Les Chroniques de Sire Jean Froissart/Livre I, Partie II/Chapitre CLXXIII

CHAPITRE CLXXIII.


Comment les Gascons s’avisèrent d’un bon avis par quelle manière le captal seroit pris et emporté de la bataille.


Assez tôt après que les François eurent ordonné leurs batailles, les chefs des seigneurs se mirent ensemble et se conseillèrent un grand temps comment ils se maintiendroient ; car ils véoient leurs ennemis grandement sur leur avantage. Là dirent les Gascons dessus nommés une parole qui fut volontiers ouïe : « Seigneurs, bien savons que au captal a un aussi preux chevalier et conforté de ses besognes que on trouveroit aujourd’huy en toutes terres ; et tant comme il sera sur la place et pourra entendre à combattre il nous portera trop grand dommage : si ordonnons que nous mettions à cheval trente des nôtres, tous des plus apperts et plus hardis par avis, et ces trente n’entendront à autre chose fors à eux adresser vers le captal ; et pendant que nous entendrons à conquerre son pennon, ils se mettront en peine, par la force de leurs coursiers et de leurs bras, à dérompre la presse et de venir jusques au captal ; et de fait ils prendront le dit captal, et trousseront, et l’emporteront entr’eux, et mèneront à sauveté quelque part, et jà n’y attendront fin de bataille. Nous disons aussi que, si il peut être pris ni retenu par telle voie, la journée sera nôtre, tant fort seront ébahis les gens de sa prise. » Les chevaliers de France et de Bretagne qui là étoient, accordèrent ce conseil légèrement, et dirent que c’étoit un bon avis, et que ainsi seroit fait.

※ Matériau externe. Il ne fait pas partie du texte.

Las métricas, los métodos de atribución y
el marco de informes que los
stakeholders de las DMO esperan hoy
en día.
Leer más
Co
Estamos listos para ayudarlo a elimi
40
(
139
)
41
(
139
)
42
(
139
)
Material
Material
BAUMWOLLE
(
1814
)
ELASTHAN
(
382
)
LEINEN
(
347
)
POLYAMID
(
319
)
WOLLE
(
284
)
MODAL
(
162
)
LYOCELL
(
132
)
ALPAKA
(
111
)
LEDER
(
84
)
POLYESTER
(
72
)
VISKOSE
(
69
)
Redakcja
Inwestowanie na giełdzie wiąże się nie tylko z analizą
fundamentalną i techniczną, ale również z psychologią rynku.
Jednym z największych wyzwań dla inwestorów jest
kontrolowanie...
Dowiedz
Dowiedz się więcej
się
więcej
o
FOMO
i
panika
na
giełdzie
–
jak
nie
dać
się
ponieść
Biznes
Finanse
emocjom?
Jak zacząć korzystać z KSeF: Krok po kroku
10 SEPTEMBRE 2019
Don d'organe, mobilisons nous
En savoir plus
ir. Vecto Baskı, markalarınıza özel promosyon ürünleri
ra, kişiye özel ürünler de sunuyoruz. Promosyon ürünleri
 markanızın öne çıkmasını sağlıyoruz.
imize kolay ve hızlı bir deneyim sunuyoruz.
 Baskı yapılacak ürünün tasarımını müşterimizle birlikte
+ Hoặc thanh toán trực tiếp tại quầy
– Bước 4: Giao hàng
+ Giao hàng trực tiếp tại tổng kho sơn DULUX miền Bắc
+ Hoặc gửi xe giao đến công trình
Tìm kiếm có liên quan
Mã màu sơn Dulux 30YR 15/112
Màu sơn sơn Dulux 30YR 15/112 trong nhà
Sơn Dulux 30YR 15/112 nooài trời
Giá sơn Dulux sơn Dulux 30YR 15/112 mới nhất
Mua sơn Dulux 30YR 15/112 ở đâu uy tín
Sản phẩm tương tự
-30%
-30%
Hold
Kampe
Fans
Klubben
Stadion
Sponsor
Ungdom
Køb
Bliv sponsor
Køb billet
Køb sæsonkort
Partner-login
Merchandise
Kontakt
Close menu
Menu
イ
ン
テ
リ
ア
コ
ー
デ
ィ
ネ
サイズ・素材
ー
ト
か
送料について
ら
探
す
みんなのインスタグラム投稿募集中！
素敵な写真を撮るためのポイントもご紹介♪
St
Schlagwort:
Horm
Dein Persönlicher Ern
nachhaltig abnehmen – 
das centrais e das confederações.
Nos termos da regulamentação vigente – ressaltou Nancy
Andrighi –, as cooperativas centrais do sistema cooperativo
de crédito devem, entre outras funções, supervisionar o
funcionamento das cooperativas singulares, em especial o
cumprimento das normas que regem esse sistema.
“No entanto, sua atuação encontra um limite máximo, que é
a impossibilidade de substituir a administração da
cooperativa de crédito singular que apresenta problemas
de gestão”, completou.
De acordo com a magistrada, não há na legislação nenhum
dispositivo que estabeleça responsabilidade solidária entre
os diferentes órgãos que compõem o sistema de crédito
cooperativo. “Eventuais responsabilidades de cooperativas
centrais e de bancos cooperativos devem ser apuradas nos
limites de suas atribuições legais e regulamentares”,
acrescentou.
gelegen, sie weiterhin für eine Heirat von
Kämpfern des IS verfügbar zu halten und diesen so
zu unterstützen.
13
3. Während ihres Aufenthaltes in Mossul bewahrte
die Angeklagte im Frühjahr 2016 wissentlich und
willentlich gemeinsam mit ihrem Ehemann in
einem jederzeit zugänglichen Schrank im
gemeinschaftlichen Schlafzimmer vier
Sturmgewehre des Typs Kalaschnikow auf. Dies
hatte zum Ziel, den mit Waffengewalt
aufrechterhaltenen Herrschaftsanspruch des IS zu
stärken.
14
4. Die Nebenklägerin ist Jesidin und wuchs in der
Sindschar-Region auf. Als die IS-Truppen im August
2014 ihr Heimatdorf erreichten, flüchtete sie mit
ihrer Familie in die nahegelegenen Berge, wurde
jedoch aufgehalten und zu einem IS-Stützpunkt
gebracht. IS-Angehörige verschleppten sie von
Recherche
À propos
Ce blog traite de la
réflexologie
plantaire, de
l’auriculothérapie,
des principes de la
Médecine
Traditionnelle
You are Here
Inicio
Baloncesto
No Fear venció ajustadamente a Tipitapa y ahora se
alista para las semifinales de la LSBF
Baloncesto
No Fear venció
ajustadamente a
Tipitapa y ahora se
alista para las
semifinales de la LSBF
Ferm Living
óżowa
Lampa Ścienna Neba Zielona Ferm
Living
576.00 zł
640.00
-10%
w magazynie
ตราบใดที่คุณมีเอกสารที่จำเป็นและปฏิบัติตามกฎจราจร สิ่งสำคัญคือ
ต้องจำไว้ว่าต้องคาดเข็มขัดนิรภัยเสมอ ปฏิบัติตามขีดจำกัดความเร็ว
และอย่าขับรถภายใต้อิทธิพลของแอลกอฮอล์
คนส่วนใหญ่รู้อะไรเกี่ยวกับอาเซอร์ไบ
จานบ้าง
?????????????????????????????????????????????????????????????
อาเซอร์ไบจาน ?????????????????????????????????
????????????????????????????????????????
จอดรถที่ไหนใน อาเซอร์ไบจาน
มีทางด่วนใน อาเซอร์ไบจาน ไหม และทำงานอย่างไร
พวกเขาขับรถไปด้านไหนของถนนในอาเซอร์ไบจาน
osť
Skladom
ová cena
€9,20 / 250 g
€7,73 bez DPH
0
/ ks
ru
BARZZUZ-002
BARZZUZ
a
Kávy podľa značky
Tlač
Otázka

Si trièrent et élurent tantôt entr’eux et leurs batailles trente hommes d’armes des plus hardis et plus entreprenans par avis qui fussent en leurs routes, et furent montés ces trente, chacun sur bons coursiers, les plus légers et plus roides qui fussent en la place, et se trairent d’un lez sur les champs, avisés et informés quel chose ils devoient faire ; et les autres demeurèrent tous à pied sur les champs en leur ordonnance, ainsi qu’ils devoient être.